I have been reading through a programming book and the author asked to calculate the following expression in the program.
$$4*5^3+6*5^2+7*5+8$$
I approached this by expanding the expression like so:
$$(4*5*5*5)+(6*5*5)+(7*5)+8$$ $$500+150+35+8 = 693$$
In his solution he states that the expression can be rewritten as:
$$((4*5+6)*5+7)*5+8$$ $$(26*5+7)*5+8$$ $$(130+7)*5+8$$ $$(137*5)+8$$ $$685+8 = 693$$
Which produces the correct answer, but there is no explanation as to why this works. I wasn't aware the expression could be rewritten like this and the only pattern I can see is that the five to the power of x is decreasing by one each time.
Is there a technical name for this rule? I am curious to know why this works.
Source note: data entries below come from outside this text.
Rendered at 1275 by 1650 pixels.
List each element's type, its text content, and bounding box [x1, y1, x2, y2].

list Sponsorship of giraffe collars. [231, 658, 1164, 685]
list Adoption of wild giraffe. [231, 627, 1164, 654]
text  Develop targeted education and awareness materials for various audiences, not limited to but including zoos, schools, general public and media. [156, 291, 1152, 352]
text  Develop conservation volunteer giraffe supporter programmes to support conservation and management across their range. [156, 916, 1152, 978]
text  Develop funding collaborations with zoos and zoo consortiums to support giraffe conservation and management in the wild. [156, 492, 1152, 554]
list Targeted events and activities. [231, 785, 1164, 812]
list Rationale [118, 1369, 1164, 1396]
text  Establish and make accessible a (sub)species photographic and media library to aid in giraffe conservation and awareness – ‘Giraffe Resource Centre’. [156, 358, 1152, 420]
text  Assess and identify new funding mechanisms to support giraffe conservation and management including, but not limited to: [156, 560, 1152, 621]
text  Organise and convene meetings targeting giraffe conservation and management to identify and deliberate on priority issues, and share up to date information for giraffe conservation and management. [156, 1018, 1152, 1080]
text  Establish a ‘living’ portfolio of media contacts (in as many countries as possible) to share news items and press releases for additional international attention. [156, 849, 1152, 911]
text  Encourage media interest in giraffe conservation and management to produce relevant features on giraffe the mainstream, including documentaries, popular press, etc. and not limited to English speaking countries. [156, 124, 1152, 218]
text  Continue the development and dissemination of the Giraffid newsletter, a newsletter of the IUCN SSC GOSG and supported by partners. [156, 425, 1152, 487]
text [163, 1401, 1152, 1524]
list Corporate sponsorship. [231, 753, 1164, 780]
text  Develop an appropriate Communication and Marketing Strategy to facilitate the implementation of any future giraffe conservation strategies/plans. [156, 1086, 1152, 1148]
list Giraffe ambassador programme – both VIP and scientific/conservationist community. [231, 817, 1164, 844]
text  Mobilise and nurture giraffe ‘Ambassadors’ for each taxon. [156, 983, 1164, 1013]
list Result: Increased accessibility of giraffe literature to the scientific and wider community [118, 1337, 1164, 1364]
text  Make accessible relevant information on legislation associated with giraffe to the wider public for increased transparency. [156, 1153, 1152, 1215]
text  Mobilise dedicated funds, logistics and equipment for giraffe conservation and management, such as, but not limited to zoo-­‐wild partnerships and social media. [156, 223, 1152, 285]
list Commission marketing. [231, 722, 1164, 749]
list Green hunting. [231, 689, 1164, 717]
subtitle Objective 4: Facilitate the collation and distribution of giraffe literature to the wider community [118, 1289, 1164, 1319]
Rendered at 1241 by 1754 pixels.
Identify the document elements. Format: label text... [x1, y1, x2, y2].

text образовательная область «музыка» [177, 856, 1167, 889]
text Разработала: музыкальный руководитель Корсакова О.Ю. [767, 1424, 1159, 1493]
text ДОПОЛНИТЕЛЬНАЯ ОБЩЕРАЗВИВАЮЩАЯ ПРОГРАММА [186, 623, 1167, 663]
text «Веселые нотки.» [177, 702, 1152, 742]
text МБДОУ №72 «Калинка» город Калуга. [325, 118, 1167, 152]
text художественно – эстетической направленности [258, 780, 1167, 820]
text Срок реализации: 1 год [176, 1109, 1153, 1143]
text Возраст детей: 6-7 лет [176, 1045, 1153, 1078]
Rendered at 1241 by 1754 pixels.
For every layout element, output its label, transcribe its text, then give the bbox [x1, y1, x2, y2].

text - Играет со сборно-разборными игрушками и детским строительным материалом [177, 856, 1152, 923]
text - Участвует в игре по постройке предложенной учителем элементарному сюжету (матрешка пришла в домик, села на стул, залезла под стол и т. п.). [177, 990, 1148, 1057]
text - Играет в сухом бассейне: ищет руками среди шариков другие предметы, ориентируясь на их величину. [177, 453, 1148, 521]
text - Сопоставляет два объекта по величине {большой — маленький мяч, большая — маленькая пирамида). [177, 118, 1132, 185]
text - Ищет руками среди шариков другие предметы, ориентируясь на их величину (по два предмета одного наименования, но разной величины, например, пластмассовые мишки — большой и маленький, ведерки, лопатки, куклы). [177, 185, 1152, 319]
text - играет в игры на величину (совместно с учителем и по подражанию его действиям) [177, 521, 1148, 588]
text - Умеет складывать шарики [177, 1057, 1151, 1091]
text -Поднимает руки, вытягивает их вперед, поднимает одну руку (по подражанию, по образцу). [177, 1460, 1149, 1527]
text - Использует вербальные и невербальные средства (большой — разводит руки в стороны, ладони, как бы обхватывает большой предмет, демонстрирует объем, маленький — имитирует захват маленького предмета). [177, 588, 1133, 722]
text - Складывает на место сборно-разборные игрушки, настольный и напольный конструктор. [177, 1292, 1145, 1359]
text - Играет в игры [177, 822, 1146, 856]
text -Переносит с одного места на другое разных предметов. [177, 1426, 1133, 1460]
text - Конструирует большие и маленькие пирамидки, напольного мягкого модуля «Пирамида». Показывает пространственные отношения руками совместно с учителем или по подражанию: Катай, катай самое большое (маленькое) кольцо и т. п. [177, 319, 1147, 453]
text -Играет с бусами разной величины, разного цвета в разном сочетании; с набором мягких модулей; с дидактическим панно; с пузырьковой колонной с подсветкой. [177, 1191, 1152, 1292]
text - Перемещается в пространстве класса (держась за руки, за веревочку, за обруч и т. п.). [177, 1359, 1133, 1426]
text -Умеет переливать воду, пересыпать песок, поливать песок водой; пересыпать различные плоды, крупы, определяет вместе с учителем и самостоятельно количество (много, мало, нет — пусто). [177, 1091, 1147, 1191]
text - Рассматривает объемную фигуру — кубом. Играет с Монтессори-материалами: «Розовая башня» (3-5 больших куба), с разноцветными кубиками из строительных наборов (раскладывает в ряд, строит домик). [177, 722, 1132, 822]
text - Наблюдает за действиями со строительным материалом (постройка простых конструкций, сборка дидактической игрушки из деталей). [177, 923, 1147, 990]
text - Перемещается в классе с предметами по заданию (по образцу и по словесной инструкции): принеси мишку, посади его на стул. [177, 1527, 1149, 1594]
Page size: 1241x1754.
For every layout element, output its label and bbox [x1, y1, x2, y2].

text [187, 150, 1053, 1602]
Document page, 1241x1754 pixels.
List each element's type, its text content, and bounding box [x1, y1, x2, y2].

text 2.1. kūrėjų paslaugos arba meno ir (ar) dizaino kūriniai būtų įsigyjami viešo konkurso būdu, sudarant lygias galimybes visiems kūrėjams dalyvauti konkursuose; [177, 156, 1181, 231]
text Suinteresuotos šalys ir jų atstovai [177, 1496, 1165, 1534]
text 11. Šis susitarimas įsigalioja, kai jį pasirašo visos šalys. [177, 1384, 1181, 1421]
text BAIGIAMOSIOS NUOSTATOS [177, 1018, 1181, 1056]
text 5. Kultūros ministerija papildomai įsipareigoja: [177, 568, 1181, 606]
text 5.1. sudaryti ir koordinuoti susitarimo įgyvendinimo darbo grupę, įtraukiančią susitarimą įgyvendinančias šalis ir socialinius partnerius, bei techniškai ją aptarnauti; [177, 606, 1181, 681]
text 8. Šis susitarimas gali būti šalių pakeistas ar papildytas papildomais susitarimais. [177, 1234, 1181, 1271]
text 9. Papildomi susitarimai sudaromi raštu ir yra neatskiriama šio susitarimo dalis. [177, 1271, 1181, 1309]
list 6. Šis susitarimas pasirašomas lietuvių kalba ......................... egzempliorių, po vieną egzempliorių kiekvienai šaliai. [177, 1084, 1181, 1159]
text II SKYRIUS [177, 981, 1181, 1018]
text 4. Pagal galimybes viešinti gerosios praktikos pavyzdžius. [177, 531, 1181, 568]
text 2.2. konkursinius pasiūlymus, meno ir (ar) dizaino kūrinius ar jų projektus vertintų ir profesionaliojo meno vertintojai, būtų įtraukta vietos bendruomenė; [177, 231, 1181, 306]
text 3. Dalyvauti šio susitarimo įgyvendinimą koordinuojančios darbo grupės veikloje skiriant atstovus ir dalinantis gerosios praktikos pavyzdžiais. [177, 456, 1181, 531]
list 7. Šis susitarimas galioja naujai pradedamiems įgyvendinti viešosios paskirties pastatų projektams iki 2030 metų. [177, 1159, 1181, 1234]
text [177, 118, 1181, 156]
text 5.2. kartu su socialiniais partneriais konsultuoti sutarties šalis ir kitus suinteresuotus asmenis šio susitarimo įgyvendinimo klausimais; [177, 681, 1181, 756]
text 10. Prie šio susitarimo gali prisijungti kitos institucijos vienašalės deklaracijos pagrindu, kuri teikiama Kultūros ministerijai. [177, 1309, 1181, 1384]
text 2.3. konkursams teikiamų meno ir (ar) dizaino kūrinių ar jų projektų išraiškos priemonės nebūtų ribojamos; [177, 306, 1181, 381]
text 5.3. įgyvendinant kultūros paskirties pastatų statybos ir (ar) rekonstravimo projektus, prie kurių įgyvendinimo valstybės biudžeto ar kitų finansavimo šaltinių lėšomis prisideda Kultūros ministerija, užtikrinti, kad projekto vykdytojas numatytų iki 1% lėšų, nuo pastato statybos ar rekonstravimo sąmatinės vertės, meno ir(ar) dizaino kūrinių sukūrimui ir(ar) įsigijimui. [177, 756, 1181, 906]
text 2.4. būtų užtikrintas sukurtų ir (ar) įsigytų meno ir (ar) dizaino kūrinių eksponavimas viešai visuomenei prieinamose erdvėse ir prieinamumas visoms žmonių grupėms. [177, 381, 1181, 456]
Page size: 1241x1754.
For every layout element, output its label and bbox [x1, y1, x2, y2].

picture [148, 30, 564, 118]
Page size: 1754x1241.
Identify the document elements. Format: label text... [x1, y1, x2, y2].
The main rule used is the distributivity rule which states that for real $a,b,c$, $$a(b+c)=ab + ac.$$
This rule can easily be used on more than $2$ summands, so say you have a real number $a$ and $n$ real numbers $b_1,\dots, b_n$.
Then,
$$a(b_1+\cdots + b_n) = ab_1 + ab_2 + \cdots + ab_n$$
This means that
$$\begin{align}4\cdot 5^3 + 6\cdot 5^2 + 7\cdot 5 + 8 &= (4\cdot 5^2\cdot 5 + 6\cdot 5\cdot 5 + 7\cdot 5) + 8 \\&= (4\cdot 5^2+6\cdot 5 + 7)\cdot 5 + 8,\end{align}$$
where the second row follows from the first precisely because of the rule written above (and the fact that multiplication is commutative, which is why I can have $5$ on the right side instead of the left).
Using the same rule again on the expression in parentheses, you can see that
$$4\cdot 5^2 + 6\cdot 5 + 7 = 4\cdot 5\cdot 5 + 6\cdot 5 + 7 = (4\cdot 5 + 6)\cdot 5 + 7$$